Intel® oneAPI Math Kernel Library
Ask questions and share information with other developers who use Intel® Math Kernel Library.

oneMKL ScaLAPACK with gdb

GPU_AI
Novice
848 Views

Hello. 

 

I'm using oneMKL ScaLAPACK. 

I did some code works and manage to run it on my Linux machine with sungrid engine. 

The command line for compiling is : 

mpiicc FT_13.100.c -o FT_13.100.x -L/opt/intel/oneapi/mkl/2022.1.0/lib/intel64 -lmkl_scalapack_ilp64 -lmkl_intel_ilp64 -lmkl_sequential -lmkl_core -lmkl_blacs_intelmpi_ilp64 -lpthread -lm -ldl -DMKL_ILP64,

after this I use qsub command to execute it on the computing nodes.

 

I have the free() : invalid pointer problem for a given parameter so I want to use a debugger. 

I tried to use Valgrind, but it doesn't looks to work properly. 

 

I want to use gdb to know where and why I get this error. 

Especially, can you let me know how to run gdb with submitting job through sungrid engine?

It looks like gdb in oneAPI is already installed in "/opt/intel/oneapi/debugger/2021.6.0/gdb/" and its subfolders.

 

Thanks. 

 

 

 

 

0 Kudos
6 Replies
VarshaS_Intel
Moderator
809 Views

Hi,

 

Thanks for posting in Intel Communities.

 

Could you please try using the below command:

 mpiicc -DMKL_ILP64 -I"${MKLROOT}/include" scalapack.cpp ${MKLROOT}/lib/intel64/libmkl_scalapack_ilp64.a -Wl,--start-group ${MKLROOT}/lib/intel64/libmkl_intel_ilp64.a ${MKLROOT}/lib/intel64/libmkl_sequential.a ${MKLROOT}/lib/intel64/libmkl_core.a ${MKLROOT}/lib/intel64/libmkl_blacs_intelmpi_ilp64.a -Wl,--end-group -lpthread -lm -ldl -g

mpirun -np 1 gdb-oneapi ./a.out

(or) you can use the  Intel Link Line Advisor for the exact command for your purpose.

If you want to debug your code you need to add the '-g' option to it. 

 

Please find the below screenshot where we have tried an MKL ScaLapack Example( /opt/intel/oneapi/mkl/2023.1.0/examples/c_mpi/scalapack/source/pcgetrf_example.c):

VarshaS_Intel_0-1685638486462.png

 

And also, could you please try and let us know if you are able to run?
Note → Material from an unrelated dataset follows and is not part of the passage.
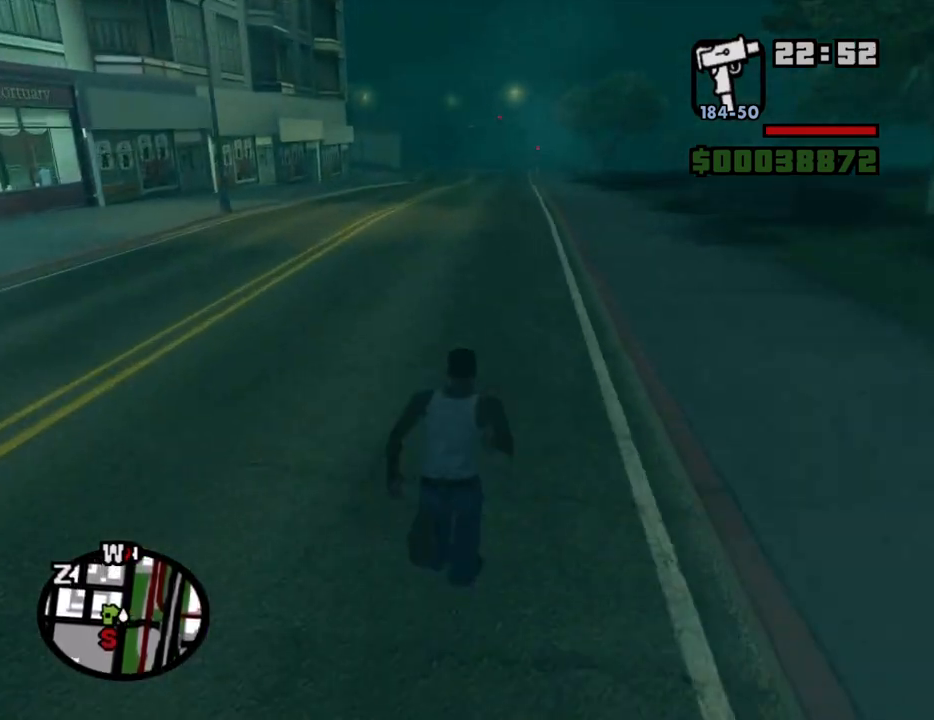
{"keys": ["space", "w"], "mouse": [], "events": [[50, "space", "down"], [100, "space", "up"], [184, "space", "down"], [234, "space", "up"], [334, "space", "down"], [367, "space", "up"], [467, "space", "down"]]}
If not, could you please let us know the OS details, and processor and provide us with the sample reproducer code and steps you have followed to investigate your issue?

 

Thanks & Regards,

Varsha  

 

0 Kudos
GPU_AI
Novice
778 Views

Thanks for your reply.

First of all, it seems that you suggest running gdb with the mpirun command.

There are three points I want to make clear.

 

1) First of all, when I tried to do "mpirun -np 1 gdb-oneapi ./a.out" I got 

"[proxy:0:0@dollygo] HYD_spawn (../../../../../src/pm/i_hydra/libhydra/spawn/intel/hydra_spawn.c:151): execvp error on file gdb-oneapi (No such file or directory)"

Server OS : Rocky Linux release 8.5 (Green Obsidian)

Processor : Intel(R) Xeon(R) CPU X5660 @ 2.80GHz (processor for master node)

I think it is the issue of setting $PATH environemnt. I googled it but was not able to manage it. 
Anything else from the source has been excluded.